- **Exercise brief**: Output the entries as they appear, skipping images.
□ □ □ □ □
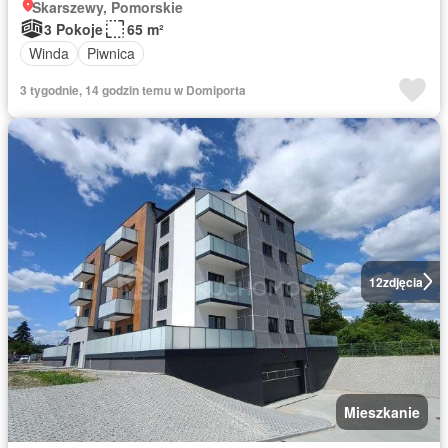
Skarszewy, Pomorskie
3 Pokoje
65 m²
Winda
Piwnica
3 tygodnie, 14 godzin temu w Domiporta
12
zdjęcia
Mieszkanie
□ □ □ □ □
- **Answer for the task**:
Skarszewy, Pomorskie
3 Pokoje
65 m²
Winda
Piwnica
3 tygodnie, 14 godzin temu w Domiporta
12
zdjęcia
Mieszkanie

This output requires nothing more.